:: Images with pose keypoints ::
--- START ---

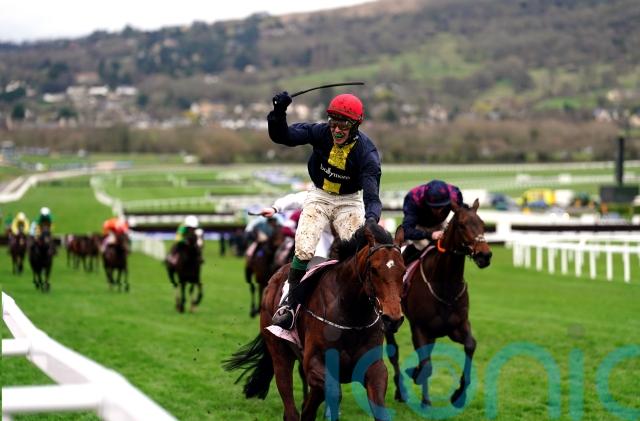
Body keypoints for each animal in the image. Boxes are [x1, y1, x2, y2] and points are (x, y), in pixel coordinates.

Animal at [224, 222, 406, 421]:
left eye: (403, 271)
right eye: (373, 269)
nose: (392, 319)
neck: (352, 316)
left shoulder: (373, 367)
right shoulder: (314, 363)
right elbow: (330, 393)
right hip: (279, 352)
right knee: (289, 403)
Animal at [385, 199, 492, 409]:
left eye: (483, 224)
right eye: (462, 225)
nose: (485, 255)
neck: (445, 285)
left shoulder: (457, 326)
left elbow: (470, 345)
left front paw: (458, 395)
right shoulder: (420, 328)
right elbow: (426, 364)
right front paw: (421, 390)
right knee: (394, 353)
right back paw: (401, 391)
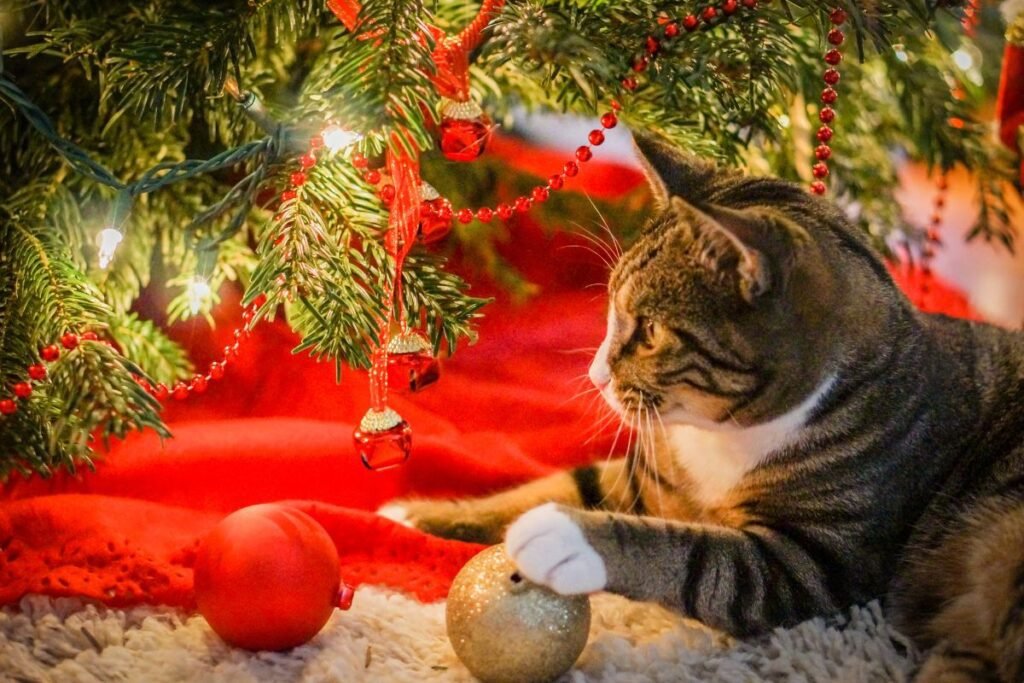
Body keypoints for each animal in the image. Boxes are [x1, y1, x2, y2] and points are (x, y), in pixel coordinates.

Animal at [385, 132, 1024, 679]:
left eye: (648, 331)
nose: (595, 376)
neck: (724, 438)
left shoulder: (814, 563)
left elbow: (696, 556)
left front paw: (566, 538)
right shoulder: (649, 478)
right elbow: (553, 485)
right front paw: (416, 515)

--- END ---

:: YOUR OBJECTIVE ::
Using the data above, return the lines from the one holding "right elbow: (426, 364)" through the one holding "neck: (724, 438)" exactly, but not the pictures.

:: OUTPUT ::
right elbow: (426, 364)
right front paw: (421, 390)
right knee: (394, 353)
right back paw: (401, 391)
Body keypoints for each animal in the image. Boxes are [x1, y1, x2, y2] and points are (x, y), in pixel coordinates.

Animal at [385, 132, 1024, 679]:
left eye: (648, 331)
nose: (595, 376)
neck: (724, 438)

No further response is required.